*What is required*:
Check every line of the entries for the string "pinky" and return the ones that contain it.

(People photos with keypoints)
┄┄┄┄┄┄┄┄┄┄
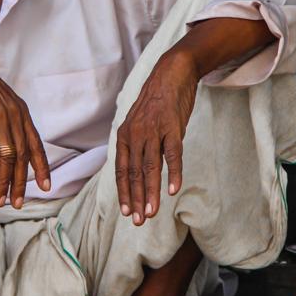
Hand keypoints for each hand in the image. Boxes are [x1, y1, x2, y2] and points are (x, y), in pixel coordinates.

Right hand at [0, 30, 49, 207]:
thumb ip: (6, 120)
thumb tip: (8, 143)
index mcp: (20, 112)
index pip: (36, 144)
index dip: (42, 167)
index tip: (46, 187)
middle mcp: (13, 115)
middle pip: (22, 155)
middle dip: (22, 182)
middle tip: (18, 203)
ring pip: (6, 155)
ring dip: (4, 181)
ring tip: (0, 199)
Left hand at [115, 47, 197, 225]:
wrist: (172, 73)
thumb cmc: (156, 102)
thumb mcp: (139, 122)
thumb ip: (136, 144)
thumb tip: (136, 169)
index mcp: (125, 135)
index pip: (122, 170)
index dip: (124, 192)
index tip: (126, 212)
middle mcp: (135, 134)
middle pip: (134, 173)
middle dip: (135, 199)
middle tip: (137, 221)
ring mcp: (154, 131)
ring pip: (150, 168)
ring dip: (151, 192)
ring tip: (151, 213)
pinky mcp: (173, 127)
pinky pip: (173, 154)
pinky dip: (173, 173)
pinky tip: (172, 190)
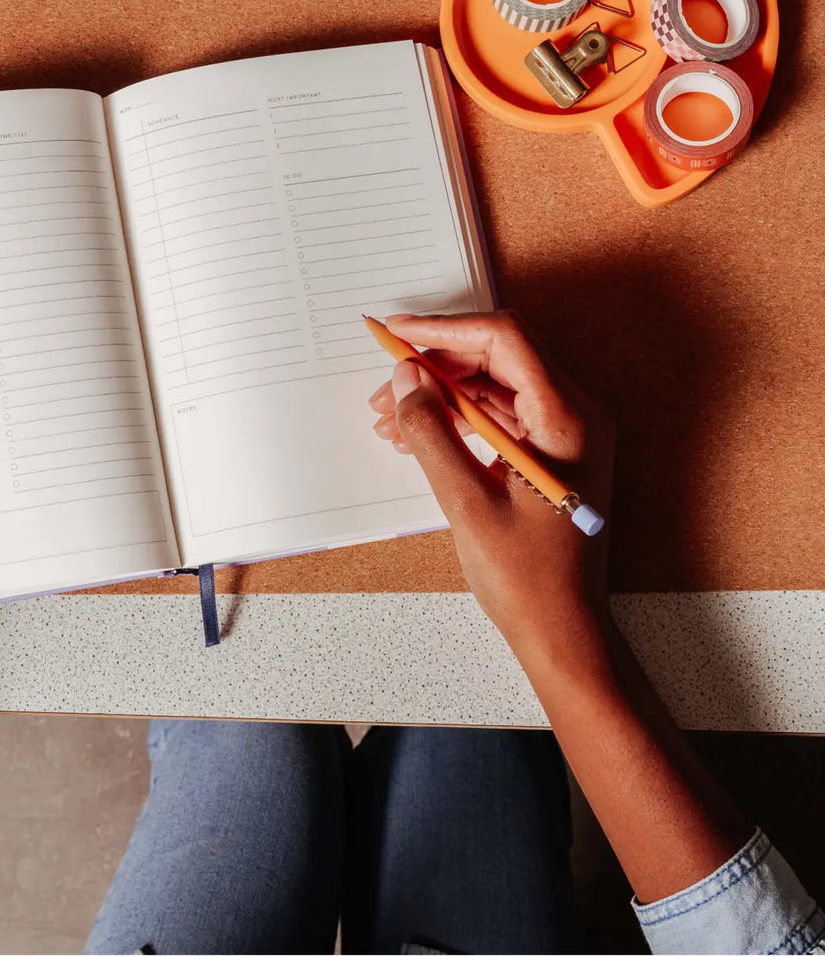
┄┄┄┄┄┄┄┄┄┄
*Task response*:
pinky mcp: (173, 127)
pinky pip: (173, 154)
pinky dip: (173, 173)
pinky tip: (172, 190)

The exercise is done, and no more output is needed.